Our typical measurement process involves exciting a structure with a known and measured signal and then measuring the response at multiple locations to assess the dynamic behaviour of the structure. With the case of Big Ben we were unable to touch the bell so could not excite the structure. Handily, every hour the clock in the tower excites the bell and it was our plan to make measurements during a number of hour chimes of the bell. As the 10 o’clock, 11 o’clock and 12 o’clock strikes give the longest window of excitation we planned that these were the times to use. Our plan was to be set up in the belfry with one system just ahead of the 9 o’clock chime to undertake a system level check. Working back from this we decided we needed to start climbing the tower at 8am with the first system.
ASDEC, the BBC and the team from Parliament worked closely to arrange and overcome all these logistical challenges and to address the health and safety issues associated with the operation. All was finally planned for the 21st June.

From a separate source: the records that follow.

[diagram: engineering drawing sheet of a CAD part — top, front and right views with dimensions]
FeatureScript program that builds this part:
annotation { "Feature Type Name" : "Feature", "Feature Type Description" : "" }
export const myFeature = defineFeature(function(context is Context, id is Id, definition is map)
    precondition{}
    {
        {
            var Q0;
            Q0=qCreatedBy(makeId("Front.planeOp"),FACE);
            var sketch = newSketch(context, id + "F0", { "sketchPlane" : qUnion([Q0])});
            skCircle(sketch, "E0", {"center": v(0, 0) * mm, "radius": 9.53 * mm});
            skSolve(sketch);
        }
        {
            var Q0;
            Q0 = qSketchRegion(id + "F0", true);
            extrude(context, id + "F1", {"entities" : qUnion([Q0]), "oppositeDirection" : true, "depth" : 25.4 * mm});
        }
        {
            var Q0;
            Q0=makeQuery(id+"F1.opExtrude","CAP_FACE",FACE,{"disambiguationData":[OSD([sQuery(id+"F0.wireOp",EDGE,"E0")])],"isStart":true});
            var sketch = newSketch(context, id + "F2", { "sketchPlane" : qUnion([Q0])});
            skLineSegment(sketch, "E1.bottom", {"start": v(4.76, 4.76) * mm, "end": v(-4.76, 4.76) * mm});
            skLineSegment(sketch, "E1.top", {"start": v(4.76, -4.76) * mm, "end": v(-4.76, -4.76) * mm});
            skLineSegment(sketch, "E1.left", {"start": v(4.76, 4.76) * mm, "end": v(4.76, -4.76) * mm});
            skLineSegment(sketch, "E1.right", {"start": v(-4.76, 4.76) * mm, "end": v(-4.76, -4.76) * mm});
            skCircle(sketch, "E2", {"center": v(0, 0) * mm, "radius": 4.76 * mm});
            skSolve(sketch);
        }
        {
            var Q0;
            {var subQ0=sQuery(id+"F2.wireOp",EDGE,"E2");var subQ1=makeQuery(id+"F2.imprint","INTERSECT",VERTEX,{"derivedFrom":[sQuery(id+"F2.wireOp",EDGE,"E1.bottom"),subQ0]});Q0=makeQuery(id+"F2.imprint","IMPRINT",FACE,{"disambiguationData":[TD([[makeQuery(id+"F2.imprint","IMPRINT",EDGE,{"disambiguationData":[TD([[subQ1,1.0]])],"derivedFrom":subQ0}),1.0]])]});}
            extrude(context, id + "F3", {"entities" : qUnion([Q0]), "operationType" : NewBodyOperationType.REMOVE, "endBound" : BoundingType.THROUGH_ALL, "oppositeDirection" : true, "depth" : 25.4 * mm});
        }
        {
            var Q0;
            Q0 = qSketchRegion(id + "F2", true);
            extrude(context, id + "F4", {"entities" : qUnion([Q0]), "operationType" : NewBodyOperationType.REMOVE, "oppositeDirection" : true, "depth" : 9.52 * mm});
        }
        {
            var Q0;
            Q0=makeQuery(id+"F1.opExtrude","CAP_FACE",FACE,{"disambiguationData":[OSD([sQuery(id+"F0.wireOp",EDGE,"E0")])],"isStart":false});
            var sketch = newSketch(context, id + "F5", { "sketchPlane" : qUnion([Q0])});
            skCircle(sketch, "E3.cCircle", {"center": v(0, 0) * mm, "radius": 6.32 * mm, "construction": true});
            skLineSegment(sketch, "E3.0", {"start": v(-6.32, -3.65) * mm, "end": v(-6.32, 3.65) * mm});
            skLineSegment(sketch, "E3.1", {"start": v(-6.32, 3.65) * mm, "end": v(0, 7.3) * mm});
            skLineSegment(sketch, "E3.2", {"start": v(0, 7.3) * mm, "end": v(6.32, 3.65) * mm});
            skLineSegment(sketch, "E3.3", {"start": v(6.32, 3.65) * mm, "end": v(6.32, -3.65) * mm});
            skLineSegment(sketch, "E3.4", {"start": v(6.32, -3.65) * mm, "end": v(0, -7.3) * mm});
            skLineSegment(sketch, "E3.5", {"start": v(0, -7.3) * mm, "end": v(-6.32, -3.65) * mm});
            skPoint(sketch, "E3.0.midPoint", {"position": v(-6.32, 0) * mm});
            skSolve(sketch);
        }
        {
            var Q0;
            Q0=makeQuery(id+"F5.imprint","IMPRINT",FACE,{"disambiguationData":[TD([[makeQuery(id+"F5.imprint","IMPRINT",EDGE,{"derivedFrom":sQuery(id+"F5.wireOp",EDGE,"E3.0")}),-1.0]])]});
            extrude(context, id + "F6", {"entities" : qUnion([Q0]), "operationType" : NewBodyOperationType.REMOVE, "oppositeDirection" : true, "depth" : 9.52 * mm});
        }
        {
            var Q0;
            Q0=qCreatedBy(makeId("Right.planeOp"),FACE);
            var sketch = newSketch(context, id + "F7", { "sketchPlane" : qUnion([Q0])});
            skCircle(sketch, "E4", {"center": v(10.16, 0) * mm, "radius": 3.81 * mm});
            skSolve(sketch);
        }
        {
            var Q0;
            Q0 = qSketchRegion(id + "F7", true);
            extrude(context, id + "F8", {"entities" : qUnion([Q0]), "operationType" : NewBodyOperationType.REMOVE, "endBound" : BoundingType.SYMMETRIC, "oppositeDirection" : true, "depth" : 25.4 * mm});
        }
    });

The time and effort planning paid off when the test day arrived. We all arrived, slightly breathless, in the belfry by 8:45am and our 2 engineers, Martin and Max, started building the first system with assistance from Chris as a runner. It was at this point I regretted my stitching up of the technical team as I returned to the bottom of the tower for the remainder of the equipment. During my absence the engineers had everything ready for doing the level check at 9am. We were all set for the measurement.
The plan for the measurement was to acquire data from as large a portion of the bell as possible. We set up 2 Scanning Laser Doppler Vibrometers which allowed us a view of nearly 180 degrees of arc around the bell. We had further sliced up the surface of the bell to acquire a number of measurement locations during each set of hour chimes. This resulted, over the 3 sets of chimes, in measurements at over 500 points around the surface of the Great Bell.
Again, the many rehearsals completed prior to the test day paid off. The measurement process proceeded without hitch or hindrance. Time was taken between the chimes for Martin to be interviewed by the presenter, Helen Czerski, to explain the process, the science involved and the results that were expected.
Following the 12 o’clock set of chimes we finished a few more filming sequences the director wanted, packed away the equipment and began hauling back to the bottom of the tower. Another successful measurement campaign completed by the ASDEC team!
Martin and the engineering team processed the data acquired in Elizabeth Tower in the days following the measurements. We were quickly able to see that we had an excellent set of data that showed how Big Ben vibrated when struck in an unprecedented level of detail. The results can be seen below and in the BBC Four program shown on the 2nd of March 2017.
It was a great privilege to have had the opportunity to measure and analyse such an iconic national treasure.